--- GIVEN DATA ---

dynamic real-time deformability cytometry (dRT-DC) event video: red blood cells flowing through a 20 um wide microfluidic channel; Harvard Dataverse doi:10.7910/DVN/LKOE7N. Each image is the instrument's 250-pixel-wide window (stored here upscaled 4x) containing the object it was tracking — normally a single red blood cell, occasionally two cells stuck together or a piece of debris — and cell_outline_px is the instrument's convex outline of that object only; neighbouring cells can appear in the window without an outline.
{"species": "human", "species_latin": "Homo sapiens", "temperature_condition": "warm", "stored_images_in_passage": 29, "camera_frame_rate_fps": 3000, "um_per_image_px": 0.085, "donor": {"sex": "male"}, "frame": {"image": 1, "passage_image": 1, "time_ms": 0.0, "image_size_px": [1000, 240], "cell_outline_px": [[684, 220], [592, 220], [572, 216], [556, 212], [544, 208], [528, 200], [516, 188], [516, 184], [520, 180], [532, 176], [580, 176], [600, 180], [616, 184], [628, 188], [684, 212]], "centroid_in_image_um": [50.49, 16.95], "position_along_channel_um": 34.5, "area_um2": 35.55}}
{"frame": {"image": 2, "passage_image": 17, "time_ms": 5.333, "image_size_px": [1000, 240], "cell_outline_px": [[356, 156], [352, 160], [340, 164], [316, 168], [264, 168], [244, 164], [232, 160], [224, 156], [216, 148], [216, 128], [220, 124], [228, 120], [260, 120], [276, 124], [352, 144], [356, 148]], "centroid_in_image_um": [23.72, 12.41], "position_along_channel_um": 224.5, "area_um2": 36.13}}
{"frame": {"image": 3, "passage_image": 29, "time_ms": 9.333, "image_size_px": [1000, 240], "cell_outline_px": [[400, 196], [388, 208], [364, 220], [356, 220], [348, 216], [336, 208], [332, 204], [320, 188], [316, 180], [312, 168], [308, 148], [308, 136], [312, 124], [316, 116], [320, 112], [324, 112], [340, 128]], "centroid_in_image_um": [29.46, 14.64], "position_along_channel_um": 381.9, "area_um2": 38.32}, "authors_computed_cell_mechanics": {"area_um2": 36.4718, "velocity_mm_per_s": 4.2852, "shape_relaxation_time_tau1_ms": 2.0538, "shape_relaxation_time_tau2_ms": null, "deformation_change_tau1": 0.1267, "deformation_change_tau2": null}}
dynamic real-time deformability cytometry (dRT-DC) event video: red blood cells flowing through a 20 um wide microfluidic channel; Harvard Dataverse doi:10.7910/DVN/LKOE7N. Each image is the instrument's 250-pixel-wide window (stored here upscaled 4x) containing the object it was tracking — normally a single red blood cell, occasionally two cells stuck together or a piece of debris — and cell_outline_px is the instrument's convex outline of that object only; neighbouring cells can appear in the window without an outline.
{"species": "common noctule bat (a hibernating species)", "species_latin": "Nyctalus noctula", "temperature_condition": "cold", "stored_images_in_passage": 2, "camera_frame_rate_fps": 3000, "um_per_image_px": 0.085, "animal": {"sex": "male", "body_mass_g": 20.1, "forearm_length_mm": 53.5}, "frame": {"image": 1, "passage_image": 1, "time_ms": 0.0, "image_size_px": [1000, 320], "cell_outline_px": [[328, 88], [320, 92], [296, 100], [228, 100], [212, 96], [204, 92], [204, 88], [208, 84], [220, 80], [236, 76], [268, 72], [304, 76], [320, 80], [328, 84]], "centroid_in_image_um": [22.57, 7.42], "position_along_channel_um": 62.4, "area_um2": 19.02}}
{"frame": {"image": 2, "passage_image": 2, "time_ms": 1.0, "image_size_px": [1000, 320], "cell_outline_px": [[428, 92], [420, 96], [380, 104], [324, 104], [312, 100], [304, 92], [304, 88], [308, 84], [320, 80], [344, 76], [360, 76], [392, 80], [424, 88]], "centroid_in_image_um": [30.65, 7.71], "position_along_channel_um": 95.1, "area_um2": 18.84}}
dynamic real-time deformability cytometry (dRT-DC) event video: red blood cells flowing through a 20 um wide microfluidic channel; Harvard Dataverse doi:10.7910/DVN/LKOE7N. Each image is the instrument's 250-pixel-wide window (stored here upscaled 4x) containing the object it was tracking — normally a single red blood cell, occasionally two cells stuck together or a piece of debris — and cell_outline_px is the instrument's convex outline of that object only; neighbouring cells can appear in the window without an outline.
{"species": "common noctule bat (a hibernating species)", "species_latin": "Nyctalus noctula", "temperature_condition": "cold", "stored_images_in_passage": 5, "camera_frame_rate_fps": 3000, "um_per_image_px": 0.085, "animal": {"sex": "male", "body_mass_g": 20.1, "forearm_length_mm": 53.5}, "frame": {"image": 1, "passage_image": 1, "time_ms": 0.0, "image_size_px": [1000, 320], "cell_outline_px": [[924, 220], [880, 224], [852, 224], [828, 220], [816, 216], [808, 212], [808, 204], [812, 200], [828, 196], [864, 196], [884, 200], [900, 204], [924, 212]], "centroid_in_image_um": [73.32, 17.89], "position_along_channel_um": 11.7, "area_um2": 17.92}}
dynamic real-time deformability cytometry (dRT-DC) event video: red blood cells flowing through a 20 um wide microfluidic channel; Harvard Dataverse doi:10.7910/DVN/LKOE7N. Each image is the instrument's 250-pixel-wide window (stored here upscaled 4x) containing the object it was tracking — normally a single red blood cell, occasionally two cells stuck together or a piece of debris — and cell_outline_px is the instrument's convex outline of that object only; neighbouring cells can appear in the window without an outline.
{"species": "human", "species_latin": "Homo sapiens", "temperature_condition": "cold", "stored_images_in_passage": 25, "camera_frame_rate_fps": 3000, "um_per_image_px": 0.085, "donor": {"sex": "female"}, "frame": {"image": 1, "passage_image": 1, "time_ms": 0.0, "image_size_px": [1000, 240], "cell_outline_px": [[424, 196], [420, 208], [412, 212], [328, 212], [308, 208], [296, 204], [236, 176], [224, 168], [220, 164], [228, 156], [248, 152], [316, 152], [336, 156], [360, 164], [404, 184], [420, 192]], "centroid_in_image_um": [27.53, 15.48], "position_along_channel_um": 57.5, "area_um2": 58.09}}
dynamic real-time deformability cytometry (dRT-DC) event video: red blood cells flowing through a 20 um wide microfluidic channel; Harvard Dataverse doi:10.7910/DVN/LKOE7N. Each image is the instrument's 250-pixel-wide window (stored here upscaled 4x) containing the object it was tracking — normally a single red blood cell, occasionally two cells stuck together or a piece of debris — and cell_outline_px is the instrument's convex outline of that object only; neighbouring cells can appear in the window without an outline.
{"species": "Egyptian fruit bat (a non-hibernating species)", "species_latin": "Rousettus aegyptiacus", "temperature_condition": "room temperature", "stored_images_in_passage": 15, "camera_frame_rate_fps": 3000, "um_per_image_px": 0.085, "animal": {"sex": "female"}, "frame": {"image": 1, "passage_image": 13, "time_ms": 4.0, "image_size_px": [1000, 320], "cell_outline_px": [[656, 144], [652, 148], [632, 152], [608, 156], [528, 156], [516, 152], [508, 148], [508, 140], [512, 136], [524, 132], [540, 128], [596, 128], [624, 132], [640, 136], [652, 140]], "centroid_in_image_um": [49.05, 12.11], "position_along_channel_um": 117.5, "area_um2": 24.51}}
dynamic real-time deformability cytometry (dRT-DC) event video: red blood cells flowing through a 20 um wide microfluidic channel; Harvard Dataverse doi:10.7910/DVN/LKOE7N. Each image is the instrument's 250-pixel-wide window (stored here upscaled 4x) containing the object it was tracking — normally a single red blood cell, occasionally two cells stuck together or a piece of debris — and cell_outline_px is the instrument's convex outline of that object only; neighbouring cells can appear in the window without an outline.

---

WRITTEN REQUEST:
Extract the entries above verbatim.

WRITTEN REPLY:
dynamic real-time deformability cytometry (dRT-DC) event video: red blood cells flowing through a 20 um wide microfluidic channel; Harvard Dataverse doi:10.7910/DVN/LKOE7N. Each image is the instrument's 250-pixel-wide window (stored here upscaled 4x) containing the object it was tracking — normally a single red blood cell, occasionally two cells stuck together or a piece of debris — and cell_outline_px is the instrument's convex outline of that object only; neighbouring cells can appear in the window without an outline.
{"species": "human", "species_latin": "Homo sapiens", "temperature_condition": "warm", "stored_images_in_passage": 29, "camera_frame_rate_fps": 3000, "um_per_image_px": 0.085, "donor": {"sex": "male"}, "frame": {"image": 1, "passage_image": 1, "time_ms": 0.0, "image_size_px": [1000, 240], "cell_outline_px": [[684, 220], [592, 220], [572, 216], [556, 212], [544, 208], [528, 200], [516, 188], [516, 184], [520, 180], [532, 176], [580, 176], [600, 180], [616, 184], [628, 188], [684, 212]], "centroid_in_image_um": [50.49, 16.95], "position_along_channel_um": 34.5, "area_um2": 35.55}}
{"frame": {"image": 2, "passage_image": 17, "time_ms": 5.333, "image_size_px": [1000, 240], "cell_outline_px": [[356, 156], [352, 160], [340, 164], [316, 168], [264, 168], [244, 164], [232, 160], [224, 156], [216, 148], [216, 128], [220, 124], [228, 120], [260, 120], [276, 124], [352, 144], [356, 148]], "centroid_in_image_um": [23.72, 12.41], "position_along_channel_um": 224.5, "area_um2": 36.13}}
{"frame": {"image": 3, "passage_image": 29, "time_ms": 9.333, "image_size_px": [1000, 240], "cell_outline_px": [[400, 196], [388, 208], [364, 220], [356, 220], [348, 216], [336, 208], [332, 204], [320, 188], [316, 180], [312, 168], [308, 148], [308, 136], [312, 124], [316, 116], [320, 112], [324, 112], [340, 128]], "centroid_in_image_um": [29.46, 14.64], "position_along_channel_um": 381.9, "area_um2": 38.32}, "authors_computed_cell_mechanics": {"area_um2": 36.4718, "velocity_mm_per_s": 4.2852, "shape_relaxation_time_tau1_ms": 2.0538, "shape_relaxation_time_tau2_ms": null, "deformation_change_tau1": 0.1267, "deformation_change_tau2": null}}
dynamic real-time deformability cytometry (dRT-DC) event video: red blood cells flowing through a 20 um wide microfluidic channel; Harvard Dataverse doi:10.7910/DVN/LKOE7N. Each image is the instrument's 250-pixel-wide window (stored here upscaled 4x) containing the object it was tracking — normally a single red blood cell, occasionally two cells stuck together or a piece of debris — and cell_outline_px is the instrument's convex outline of that object only; neighbouring cells can appear in the window without an outline.
{"species": "common noctule bat (a hibernating species)", "species_latin": "Nyctalus noctula", "temperature_condition": "cold", "stored_images_in_passage": 2, "camera_frame_rate_fps": 3000, "um_per_image_px": 0.085, "animal": {"sex": "male", "body_mass_g": 20.1, "forearm_length_mm": 53.5}, "frame": {"image": 1, "passage_image": 1, "time_ms": 0.0, "image_size_px": [1000, 320], "cell_outline_px": [[328, 88], [320, 92], [296, 100], [228, 100], [212, 96], [204, 92], [204, 88], [208, 84], [220, 80], [236, 76], [268, 72], [304, 76], [320, 80], [328, 84]], "centroid_in_image_um": [22.57, 7.42], "position_along_channel_um": 62.4, "area_um2": 19.02}}
{"frame": {"image": 2, "passage_image": 2, "time_ms": 1.0, "image_size_px": [1000, 320], "cell_outline_px": [[428, 92], [420, 96], [380, 104], [324, 104], [312, 100], [304, 92], [304, 88], [308, 84], [320, 80], [344, 76], [360, 76], [392, 80], [424, 88]], "centroid_in_image_um": [30.65, 7.71], "position_along_channel_um": 95.1, "area_um2": 18.84}}
dynamic real-time deformability cytometry (dRT-DC) event video: red blood cells flowing through a 20 um wide microfluidic channel; Harvard Dataverse doi:10.7910/DVN/LKOE7N. Each image is the instrument's 250-pixel-wide window (stored here upscaled 4x) containing the object it was tracking — normally a single red blood cell, occasionally two cells stuck together or a piece of debris — and cell_outline_px is the instrument's convex outline of that object only; neighbouring cells can appear in the window without an outline.
{"species": "common noctule bat (a hibernating species)", "species_latin": "Nyctalus noctula", "temperature_condition": "cold", "stored_images_in_passage": 5, "camera_frame_rate_fps": 3000, "um_per_image_px": 0.085, "animal": {"sex": "male", "body_mass_g": 20.1, "forearm_length_mm": 53.5}, "frame": {"image": 1, "passage_image": 1, "time_ms": 0.0, "image_size_px": [1000, 320], "cell_outline_px": [[924, 220], [880, 224], [852, 224], [828, 220], [816, 216], [808, 212], [808, 204], [812, 200], [828, 196], [864, 196], [884, 200], [900, 204], [924, 212]], "centroid_in_image_um": [73.32, 17.89], "position_along_channel_um": 11.7, "area_um2": 17.92}}
dynamic real-time deformability cytometry (dRT-DC) event video: red blood cells flowing through a 20 um wide microfluidic channel; Harvard Dataverse doi:10.7910/DVN/LKOE7N. Each image is the instrument's 250-pixel-wide window (stored here upscaled 4x) containing the object it was tracking — normally a single red blood cell, occasionally two cells stuck together or a piece of debris — and cell_outline_px is the instrument's convex outline of that object only; neighbouring cells can appear in the window without an outline.
{"species": "human", "species_latin": "Homo sapiens", "temperature_condition": "cold", "stored_images_in_passage": 25, "camera_frame_rate_fps": 3000, "um_per_image_px": 0.085, "donor": {"sex": "female"}, "frame": {"image": 1, "passage_image": 1, "time_ms": 0.0, "image_size_px": [1000, 240], "cell_outline_px": [[424, 196], [420, 208], [412, 212], [328, 212], [308, 208], [296, 204], [236, 176], [224, 168], [220, 164], [228, 156], [248, 152], [316, 152], [336, 156], [360, 164], [404, 184], [420, 192]], "centroid_in_image_um": [27.53, 15.48], "position_along_channel_um": 57.5, "area_um2": 58.09}}
dynamic real-time deformability cytometry (dRT-DC) event video: red blood cells flowing through a 20 um wide microfluidic channel; Harvard Dataverse doi:10.7910/DVN/LKOE7N. Each image is the instrument's 250-pixel-wide window (stored here upscaled 4x) containing the object it was tracking — normally a single red blood cell, occasionally two cells stuck together or a piece of debris — and cell_outline_px is the instrument's convex outline of that object only; neighbouring cells can appear in the window without an outline.
{"species": "Egyptian fruit bat (a non-hibernating species)", "species_latin": "Rousettus aegyptiacus", "temperature_condition": "room temperature", "stored_images_in_passage": 15, "camera_frame_rate_fps": 3000, "um_per_image_px": 0.085, "animal": {"sex": "female"}, "frame": {"image": 1, "passage_image": 13, "time_ms": 4.0, "image_size_px": [1000, 320], "cell_outline_px": [[656, 144], [652, 148], [632, 152], [608, 156], [528, 156], [516, 152], [508, 148], [508, 140], [512, 136], [524, 132], [540, 128], [596, 128], [624, 132], [640, 136], [652, 140]], "centroid_in_image_um": [49.05, 12.11], "position_along_channel_um": 117.5, "area_um2": 24.51}}
dynamic real-time deformability cytometry (dRT-DC) event video: red blood cells flowing through a 20 um wide microfluidic channel; Harvard Dataverse doi:10.7910/DVN/LKOE7N. Each image is the instrument's 250-pixel-wide window (stored here upscaled 4x) containing the object it was tracking — normally a single red blood cell, occasionally two cells stuck together or a piece of debris — and cell_outline_px is the instrument's convex outline of that object only; neighbouring cells can appear in the window without an outline.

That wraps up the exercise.